I have first-hand experience with three different schools with regards to the undergraduate experience vis-a-vis whether or not PhDs are offered.
I've found that the experience was resoundingly better at schools that DO offer PhDs than not. The major reason for this is that there's simply a much greater pool of instructor resources at schools that have PhD candidates around. In all cases, even though the lectures are generally delivered by faculty (visiting or resident), the quality of the associated lab sessions and lecture breakouts (called recitations at one of my former schools) are sub-par in the absence of PhDs. In the absence of PhDs, these non-lecture roles (if they even exist) are almost always filled by... wait for it... undergraduates.
While not all PhD candiadates are necessarily the best instructors, they're pretty much always better qualified by either noone, or a fellow undergrad. And the process of even attempting to teach is an important exercise for most PhDs, as most will be involved with same in either academia or industry post-doc.
Communication is indeed a problem in many engineering classes, bonjengr. It's part of the reason that engineering schools have done so poorly in Princeton Review's survey category called, "Professors Get Low Marks." If you're paying tens of thousands of dollars for an education, it doesn't seem unreasonable to me to require that teachers speak the native language well.
Bill--I agree with you completely on this one. Fortunately, I attended a university where the engineering enrollment was somewhat smaller relative to the overall student population. The professors who wrote the books performed the lectures. Our classes were smaller, certainly in the junior and senior years, with 10 or 15 students in class. Our engineering department also had enough "clout" to attract well-known visiting professors.
I went back for a visit two years ago when a new building was "commissioned" and discovered the classes were huge and conducted mostly by graduate students--generally foreign nationals who had thick accents. Some were truly unintelligible. I was amazed at the differences between the class structure I had and what was available now.

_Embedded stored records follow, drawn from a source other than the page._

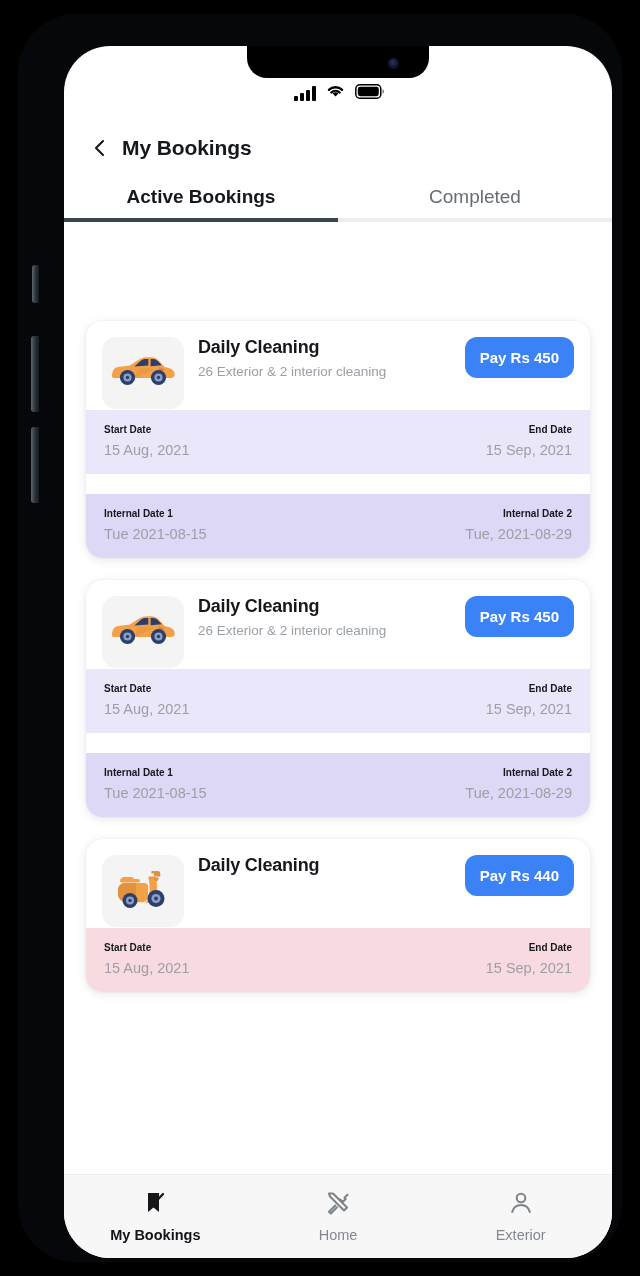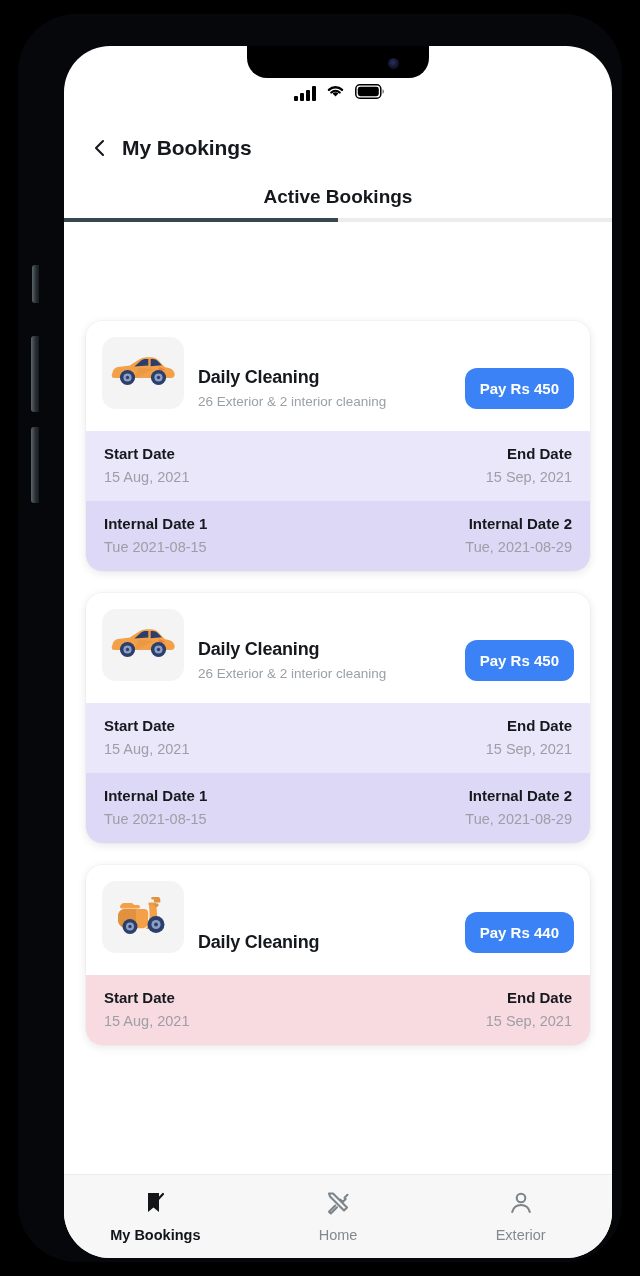--- a/index.html
+++ b/index.html
@@ -181,6 +181,7 @@
 
     <div id="tab-bar">
       <div class="tab active">Active Bookings</div>
+      <div class="tab inactive">Completed</div>
       <div id="tab-underline-track"></div>
       <div id="tab-underline-active"></div>
     </div>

I strongly agree with the spirit everything you've said here, Greg Goodknight, and I'll actually add to the points you've made here. I believe there can be an advantage to going to a school that doesn't grant Ph.D.s. Schools like Olin College of Engineering, Rose-Hulman and Harvey Mudd focus on the undergrads and on the teaching experience. For professors at those schools, teaching isn't a necessary evil. It's the main thrust of their jobs. As a result, student instruction and out-of-the-classroom experience can actually be better. Many corporations recognize this, which is why the starting salaries are as high as you suggest. Please see link:
If you notice, Charles Murray, that caveat was not in the text. It was "Top 20 US Undergraduate Engineering Schools" with a definition of Engineering School that, by my reading, also covered Mudd.
In an earlier Design News (May?) blog, the following was written about the highest midcareer salaries of any such school in the country, handily beating both CalTech and MIT:
"Now we're hitting the higher salaries. Harvey Mudd engineering grads can expect a starting salary averaging $66,800, and soaring to an average $135,000 by mid-career. About 62% of grads stay in California. Surprisingly, the PhD grads are not doing much better than the BS grads at career start. But by mid-career, the docs are making an extra $20,000 per year."
It really doesn't matter if one's undergraduate college is at a Ph.D. granting university, with our without a decent football team, as most good ones nudge the fledgelings out of the nest to actually get the union card somewhere else.
If you notice, Greg Goodknight, this list shows the schools whose highest degrees are PhDs. I believe we will have a separate list coming up for the schools that I like to think are the best -- the ones that offer MS and BS as their highest degree. That's where Harvey Mudd -- a tremendous school -- fits in.